Face-to-face training was identified by 78 per cent of respondents as the format that would give them the confidence and skills to deliver high-quality RSE.
Kevin Courtney, joint general secretary of the NEU, said: “Children need an RSE that is inclusive, empowering and protective delivered by confident and equipped teachers.
“The DfE must show real leadership in removing the barriers that stand in schools’ way.

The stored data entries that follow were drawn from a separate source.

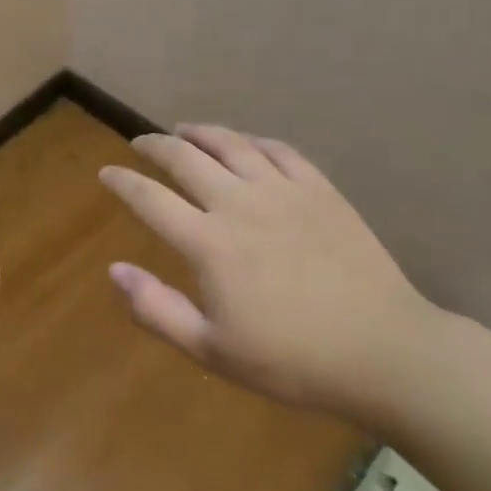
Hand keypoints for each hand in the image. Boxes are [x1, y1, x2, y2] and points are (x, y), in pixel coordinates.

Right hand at [99, 124, 441, 422]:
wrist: (384, 352)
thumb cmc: (293, 361)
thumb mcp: (213, 351)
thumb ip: (157, 309)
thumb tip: (114, 270)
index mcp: (209, 243)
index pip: (150, 198)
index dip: (123, 182)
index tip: (106, 173)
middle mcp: (239, 204)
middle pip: (185, 158)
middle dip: (154, 145)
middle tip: (139, 143)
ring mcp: (283, 191)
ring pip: (231, 143)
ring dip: (200, 132)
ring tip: (183, 129)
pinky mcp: (320, 190)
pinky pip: (279, 150)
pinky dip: (252, 140)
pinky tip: (245, 144)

All schools must have access to fully funded face-to-face training to ensure high-quality provision by 2020.”
His comments were echoed by the NSPCC’s head of policy, Almudena Lara, who said: “We know teachers up and down the country are doing a fantastic job but delivering RSE without proper training is like asking a German teacher to deliver Mandarin lessons.
“For the first time ever all schools will be obliged to discuss key issues of consent and coercion, enabling more children to say no to things that make them feel uncomfortable.
“It is clear teachers need better support, which is where the government must do more or risk undermining the new curriculum.”
A DfE spokesperson said every school will have the support they need to deliver these subjects to a high quality from September 2020.
They added that the department was working closely with schools who are starting to teach the subjects from September 2019.
They said: “We are setting up a working group – made up of representatives from teaching unions, sector experts, faith and minority groups, parents and young people – who will provide us with evidence and feedback to support the delivery of these subjects from September 2019 and beyond.
“We are investing up to £6 million this financial year in tools, materials and support for training which will equip schools to teach relationship education; relationship and sex education and health education and increase the confidence and quality of teaching practice.”